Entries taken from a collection

--- START ---

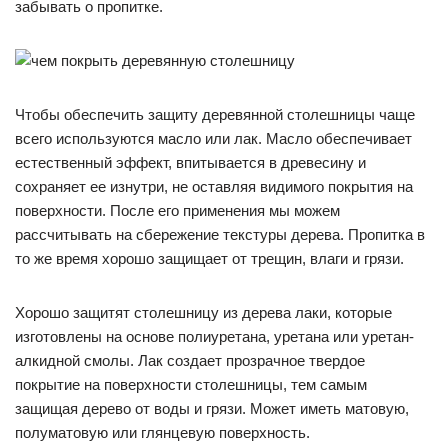
забывать о пропитке.
Чтобы обеспечить защиту деревянной столешницы чаще
всего используются масло или лак. Масло обеспечивает
естественный эффект, впитывается в древесину и
сохраняет ее изнутри, не оставляя видимого покрытия на
поверхности. После его применения мы можем
рассчитывать на сбережение текстуры дерева. Пропитка в
то же время хорошо защищает от трещин, влаги и грязи.
Хорошо защитят столешницу из дерева лаки, которые
изготовлены на основе полиуретана, уретана или уретан-
алкидной смолы. Лак создает прозрачное твердое
покрытие на поверхности столешницы, тем самым
защищая дерево от воды и грязи. Может иметь матовую,
полуматовую или глянцевую поверхность.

--- END ---

Give back each entry exactly as it appears, with no pictures.

забывать о пропитке.
Чтобы обеспечить защиту деревянной столешницы чаще
всего используются масло или лак. Масло обеспечивает
естественный эффект, впитывается в древесину и
сохраняет ее изнутри, не оставляя видимого покрытия на
поверхности. После его применения мы можем
рассчитывать на сбережение текстуры дерева. Пропитка в
то же время хорошо защищает от трещин, влаги и грязи.
Хорошо защитят столешницу из дерева лаки, которые
изготовлены на основе полиуретана, уретана или уретан-
алкидной смолы. Лак создает прозрачное твердое
покрытие на поверхности столешницы, тем самым
защищая дерево от воды и грязи. Может иметь матовую,
полуматовую или глянцевую поверхность.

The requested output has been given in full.